The Corner

Health Care

Qualifying for Euthanasia by Self-Starvation in Canada

(Mark Blinch/Reuters)

Once a society embraces euthanasia consciousness, the ways one can qualify to be killed legally by a doctor continually expands.

Case in point: An ethics opinion by College of Physicians and Surgeons of British Columbia decided that a patient — not otherwise eligible under current law for euthanasia — can become so by starving themselves into an irremediable medical condition. (Assisted-suicide ideologues push self-starvation — particularly targeting the elderly who want to die — under the acronym VSED, “voluntary stop eating and drinking.”)

Moreover, to assure that a patient will stick with VSED long enough to qualify for a lethal jab, a doctor may palliate the symptoms of starvation and dehydration to assist the patient in destroying their own vitality. Once accomplished, death becomes “foreseeable,” opening the door to what is euphemistically known as MAID in Canada, “medical assistance in dying.” (Death-advocates sure do love their acronyms!) From the Policy Options Politiques story (my emphasis):

This case put the question of whether patients can, by declining treatment or stopping eating and drinking, make themselves meet the criteria for a “grievous and irremediable medical condition,” squarely before the CPSBC. Can it be ensured that patients’ condition is incurable and their decline is advanced by refusing potentially effective treatment? Can patients make their death reasonably foreseeable by stopping eating and drinking? Can they access MAiD by voluntarily stopping eating and drinking?

On February 13, 2018, an inquiry committee for the CPSBC answered these questions with an unequivocal yes. The committee agreed that patients, even those seeking MAiD, have a right to refuse even potentially effective treatment and to refuse to eat and drink. Ms. S. met the criteria for MAiD “despite the fact that her refusal of medical treatment, food, and water undoubtedly hastened her death and contributed to its ‘reasonable foreseeability.’”

Canada has embraced a positive “right to die.” Once that Rubicon is crossed, the “protective guidelines” euthanasia advocates promise will protect the vulnerable are — presto chango — redefined as “obstacles” impeding access to a “good death” that a compassionate society must overcome.
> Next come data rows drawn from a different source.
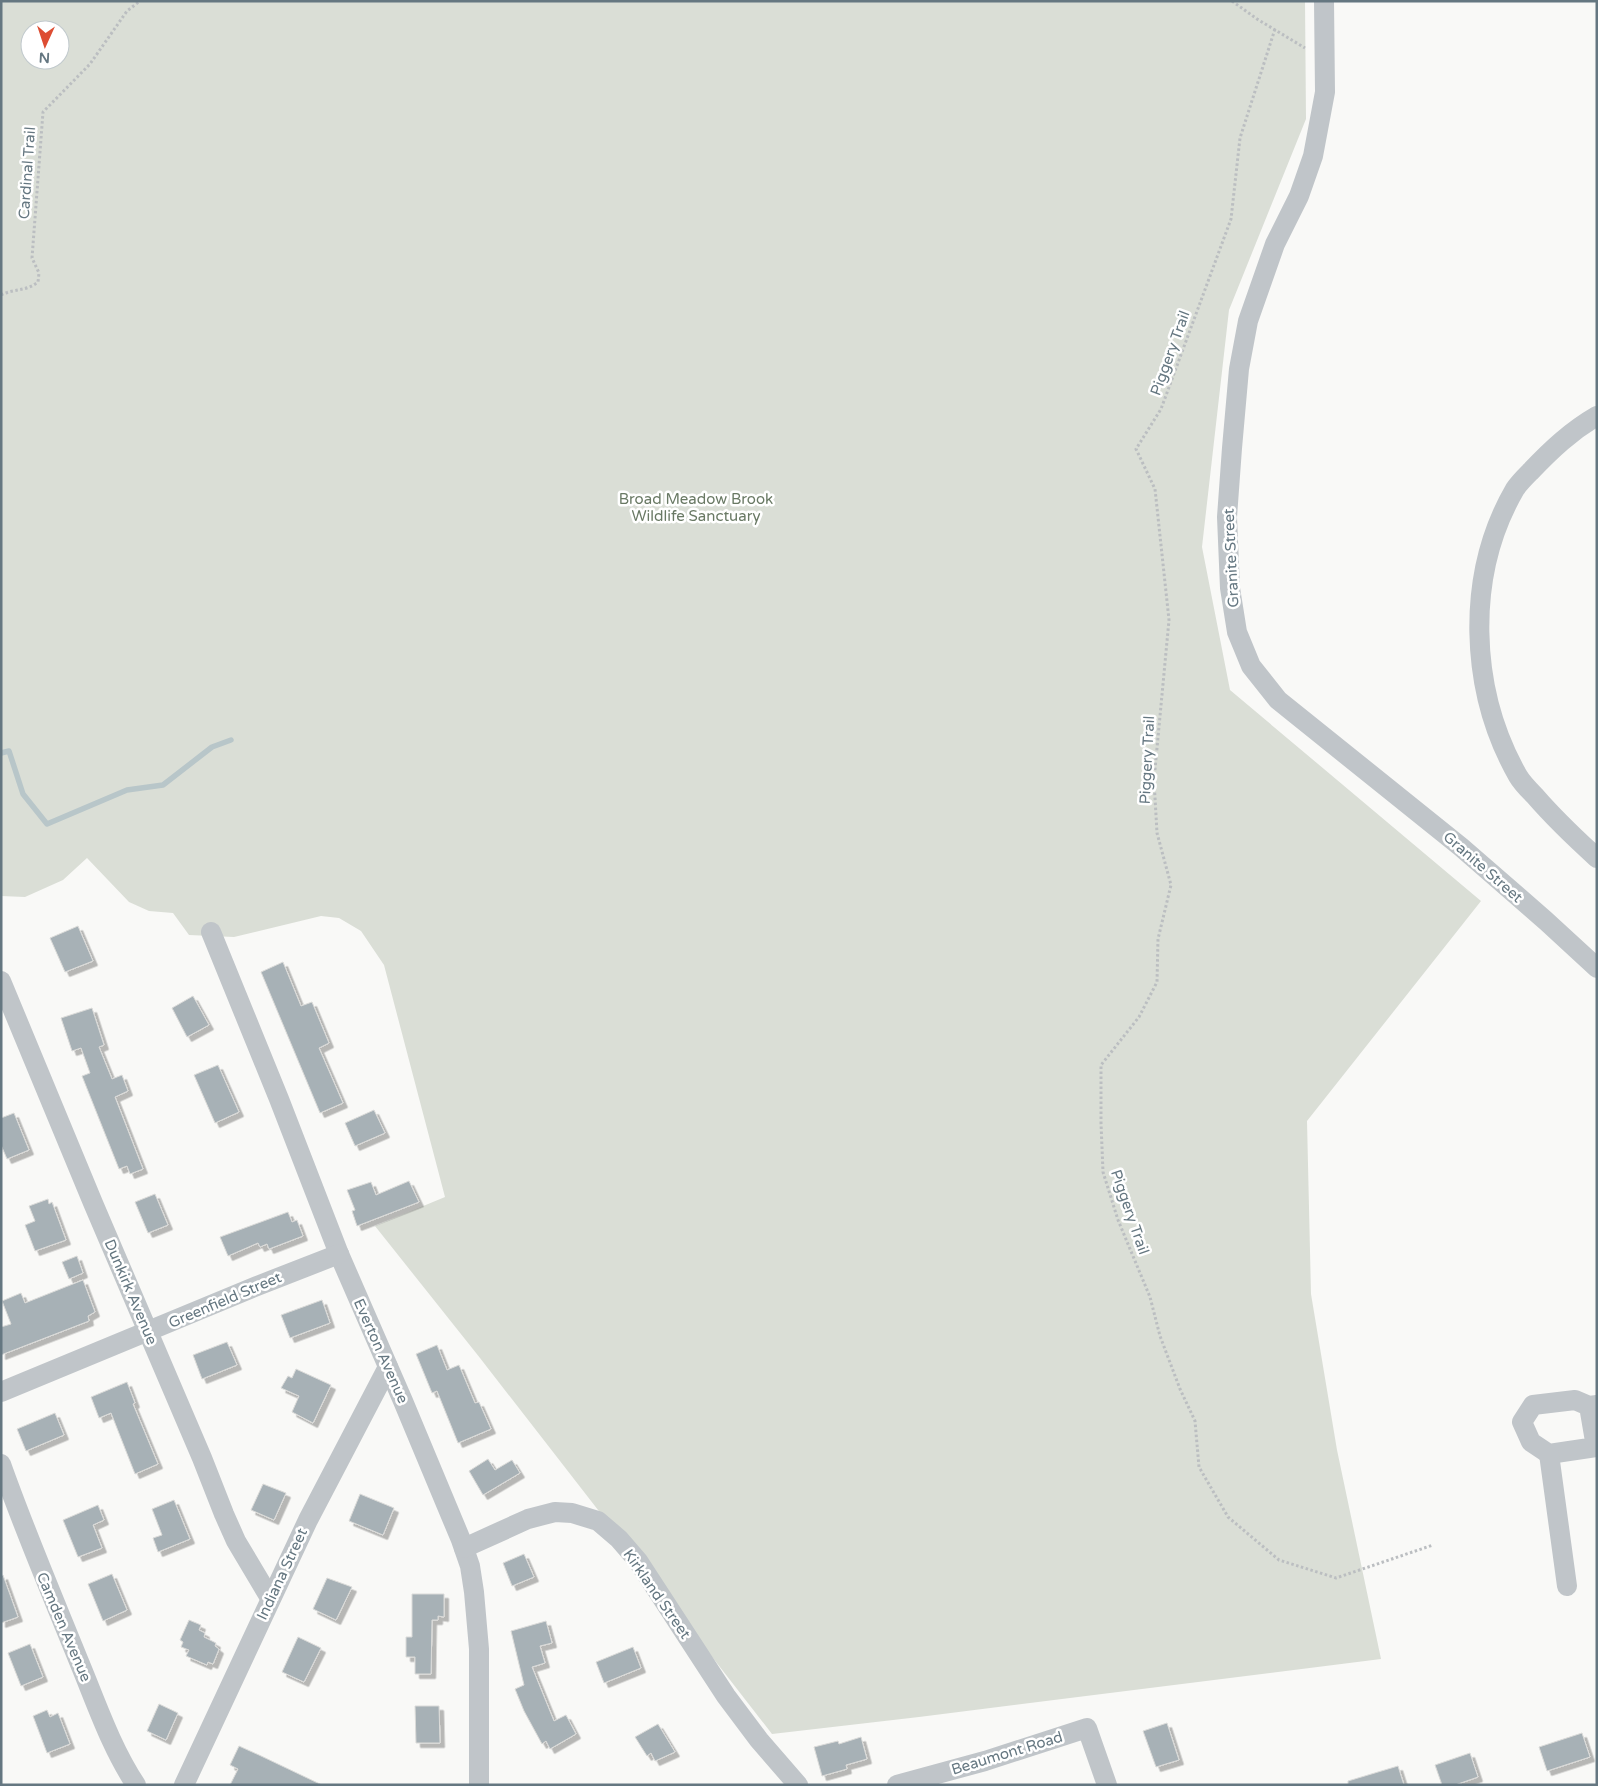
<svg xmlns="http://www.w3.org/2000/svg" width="1598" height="1786" font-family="'Varela Round',sans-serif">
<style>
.green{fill:#daded6;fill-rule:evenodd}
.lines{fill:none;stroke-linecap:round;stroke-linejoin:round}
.stream{stroke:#b8c6c9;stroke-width:5.5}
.building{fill:#a7b1b6;stroke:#dbdbd9;filter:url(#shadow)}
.path{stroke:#bbbec1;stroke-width:3;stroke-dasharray:2.5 2.5;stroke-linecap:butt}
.minor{stroke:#c0c5c9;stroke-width:20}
.labels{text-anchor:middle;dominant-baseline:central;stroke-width:5;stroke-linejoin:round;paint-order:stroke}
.street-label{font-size:15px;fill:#657781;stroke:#fff}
.park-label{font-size:15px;fill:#697964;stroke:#fff}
</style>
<defs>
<filter id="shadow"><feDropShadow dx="4.5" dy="4.5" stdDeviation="0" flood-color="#0004"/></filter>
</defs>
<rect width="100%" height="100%" fill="#f9f9f7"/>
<!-- green -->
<path class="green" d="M1,1H1305L1306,119L1229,310L1202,547L1230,690L1481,901L1307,1121L1311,1294L1337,1450L1381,1659L919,1717L772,1734L480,1358L375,1226L445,1197L384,965L361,931L339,918L321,916L234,937L189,935L173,913L149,911L129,902L87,858L63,880L25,897L1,896ZM30,30H60V60H30Z"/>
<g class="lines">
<!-- stream -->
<path class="stream" d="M1,753L9,751L23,794L47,824L127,790L163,785L212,747L231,740"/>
</g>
<!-- building -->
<g class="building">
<path d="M78,926L93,961L65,972L50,938Z"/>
<path d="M283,962L301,1006L312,1002L329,1043L319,1048L343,1103L320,1113L261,972Z"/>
<path d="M193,996L209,1025L187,1037L172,1008Z"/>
<path d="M92,1008L104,1045L99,1047L112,1079L122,1075L128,1091L115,1097L143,1169L130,1174L127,1166L119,1169L82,1076L90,1073L81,1048L72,1051L61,1018Z"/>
<path d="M218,1065L239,1112L215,1123L194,1075Z"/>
<path d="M374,1110L385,1133L355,1146L345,1123Z"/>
<path d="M14,1113L29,1150L7,1159L1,1145V1118Z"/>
<path d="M409,1181L419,1202L357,1226L352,1211L355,1210L347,1190L371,1182L376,1195Z"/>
<path d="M155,1194L168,1225L148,1233L135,1202Z"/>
<path d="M48,1199L49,1204L52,1202L66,1240L35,1251L25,1225L35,1221L29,1206Z"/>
<path d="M288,1212L292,1222L297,1220L303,1236L269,1249L267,1244L260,1247L258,1243L228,1256L220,1237Z"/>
<path d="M77,1256L83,1273L69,1279L62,1262Z"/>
<path d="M83,1280L95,1312L88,1316L89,1321L1,1355V1327L11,1324L2,1301L21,1293L25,1303Z"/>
<path d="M322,1300L330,1323L290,1338L281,1315Z"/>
<path d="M227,1342L237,1365L202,1379L193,1355Z"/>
<path d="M437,1345L447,1370L459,1365L475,1403L479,1402L491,1429L458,1443L437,1391L432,1393L416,1354Z"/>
<path d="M296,1369L331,1385L313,1423L292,1412L299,1396L281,1388L288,1376L292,1378Z"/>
<path d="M127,1382L135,1403L133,1404L158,1464L135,1474L111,1413L99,1418L91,1397Z"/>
<path d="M55,1413L64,1435L26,1451L17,1429Z"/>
<path d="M488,1459L495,1470L512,1460L520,1473L483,1495L469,1471Z"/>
<path d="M263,1484L286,1493L274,1520L251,1510Z"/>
<path d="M360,1494L394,1508L383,1535L349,1521Z"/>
<path d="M174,1500L190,1539L158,1552L153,1538L162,1535L152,1509Z"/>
<path d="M98,1505L104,1520L93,1525L102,1548L78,1557L63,1520Z"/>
<path d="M524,1554L534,1577L512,1586L503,1563Z"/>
<path d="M112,1574L127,1610L103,1621L88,1584Z"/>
<path d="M3,1575L18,1617L1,1623V1576Z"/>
<path d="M327,1578L352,1587L336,1620L313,1609Z"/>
<path d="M412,1594H444V1617L438,1616V1620H432L431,1674H415V1657H406V1637H412Z"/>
<path d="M189,1620L201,1625L199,1630L205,1633L204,1637L216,1643L215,1646L219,1649L213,1664L208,1662L207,1665L186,1656L189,1650L181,1647L183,1642L180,1640Z"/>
<path d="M546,1621L552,1643L540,1646L545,1663L532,1667L554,1721L566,1715L576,1734L550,1749L546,1741L542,1744L524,1711L515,1689L524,1685L511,1631Z"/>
<path d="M298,1637L321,1648L304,1682L282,1672Z"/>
<path d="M30,1644L43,1677L21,1686L8,1653Z"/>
<path d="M633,1647L641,1668L604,1683L596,1662Z"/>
<path d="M159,1704L178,1713L166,1740L147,1731Z"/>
<path d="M415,1706H439L440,1743H416Z"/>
<path d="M47,1710L50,1717L58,1713L70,1744L47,1753L33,1716Z"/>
<path d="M1167,1723L1179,1760L1156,1767L1143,1731Z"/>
<path d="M658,1724L675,1752L655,1761L651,1753L647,1756L635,1737Z"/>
<path d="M1582,1733L1590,1757L1547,1771L1539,1747Z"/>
<path d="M861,1737L867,1759L846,1765L847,1769L822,1776L814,1747L838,1741L839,1744Z"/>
<path d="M239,1746L259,1755L322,1785H230L238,1769L230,1765Z"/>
<path d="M1470,1753L1478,1777L1455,1785H1442L1435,1765Z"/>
<path d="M1398,1766L1404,1785H1348V1781Z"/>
</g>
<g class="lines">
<!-- path -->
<g class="path">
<path d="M1232,1L1257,19L1305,48"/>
<path d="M1275,29L1240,138L1231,219L1161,409L1136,449L1155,489L1169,620L1154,780L1157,833L1171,885L1158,939L1157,982L1139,1017L1101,1065V1123L1103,1172L1118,1220L1150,1297L1160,1336L1180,1389L1195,1421L1199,1467L1228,1517L1279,1560L1336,1578L1433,1545"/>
<path d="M1,295C15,288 25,292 38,282L39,273L32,258L43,112L90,64L127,11L140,1"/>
</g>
<!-- minor -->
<g class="minor">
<path d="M1324,1L1325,92L1313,156L1299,196L1275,244L1248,321L1239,369L1232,448L1227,517L1230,588L1237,632L1251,666L1278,700L1461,847L1546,921L1597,968"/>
<path d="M1597,416C1571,431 1551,450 1530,472C1525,477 1519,483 1515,489C1465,575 1469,690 1518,776C1522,783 1529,790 1535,796C1554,818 1575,838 1597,858"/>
<path d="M211,932L279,1099L339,1254L403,1401L461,1540L470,1566L474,1592L479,1649V1785"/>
<path d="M1,981L93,1203L202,1458L224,1514L236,1541L270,1598"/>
<path d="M1,1392L257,1286L339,1254"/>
<path d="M1589,1406L1596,1447L1549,1454L1531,1442L1522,1422L1533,1405L1575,1400L1589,1406L1597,1405"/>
<path d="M1549,1454L1567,1586"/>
<path d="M1,1464C25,1532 53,1597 80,1664C97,1705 111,1747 136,1785"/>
<path d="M464,1548L528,1519L555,1512L572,1513L598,1521L619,1539L638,1561L726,1696L759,1740L798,1785"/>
<path d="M184,1785L308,1520L388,1367"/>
<path d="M897,1785L985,1761L1087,1728L1107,1785"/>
</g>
</g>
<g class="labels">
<!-- street labels -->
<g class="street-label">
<text transform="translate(27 173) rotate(-86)">Cardinal Trail</text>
<text transform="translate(1170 353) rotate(-70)">Piggery Trail</text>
<text transform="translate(1231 558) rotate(-93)">Granite Street</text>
<text transform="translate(1147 760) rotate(-87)">Piggery Trail</text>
<text transform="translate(1483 867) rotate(41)">Granite Street</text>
<text transform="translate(1130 1212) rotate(71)">Piggery Trail</text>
<text transform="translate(131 1292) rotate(67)">Dunkirk Avenue</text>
<text transform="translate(225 1300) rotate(-23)">Greenfield Street</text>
<text transform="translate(381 1351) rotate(66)">Everton Avenue</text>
<text transform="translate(282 1574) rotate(-65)">Indiana Street</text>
<text transform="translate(657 1594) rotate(55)">Kirkland Street</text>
<text transform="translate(64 1627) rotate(67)">Camden Avenue</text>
<text transform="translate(1007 1753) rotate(-17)">Beaumont Road</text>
</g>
<!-- park labels -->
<g class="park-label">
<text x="696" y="499">Broad Meadow Brook<tspan x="696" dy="17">Wildlife Sanctuary</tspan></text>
</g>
</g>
<!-- border -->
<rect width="1598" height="1786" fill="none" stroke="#657781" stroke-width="5"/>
<!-- north arrow -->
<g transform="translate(45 45) rotate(183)"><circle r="24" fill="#ffffff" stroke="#c1c9cd"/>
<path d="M0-4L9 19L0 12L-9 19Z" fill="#dd4d33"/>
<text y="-8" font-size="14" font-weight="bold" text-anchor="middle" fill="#657781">N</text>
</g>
</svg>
Of course, VSED as the means to qualify for euthanasia is just a way station toward expanding eligibility standards overall. As the article points out, forcing patients who to starve themselves to qualify for the lethal jab will soon be viewed as “cruel.” At that point, the VSED part will be dropped so that the currently ineligible patient can be MAIDed (if you will) without the messy preliminaries.

Lest you think such an enabling will never happen here, an Oregon death bureaucrat opined recently that patients with treatable diabetes can qualify for assisted suicide simply by ceasing their insulin injections. Presto-chango, they become terminally ill and eligible for a lethal prescription!

And that, my friends, is how euthanasia advances from a supposedly rarely available “safety valve” when nothing but killing will relieve suffering, into essentially a right to death-on-demand for the physically sick, disabled, elderly “tired of life,” and mentally ill.

For those with eyes to see, let them see.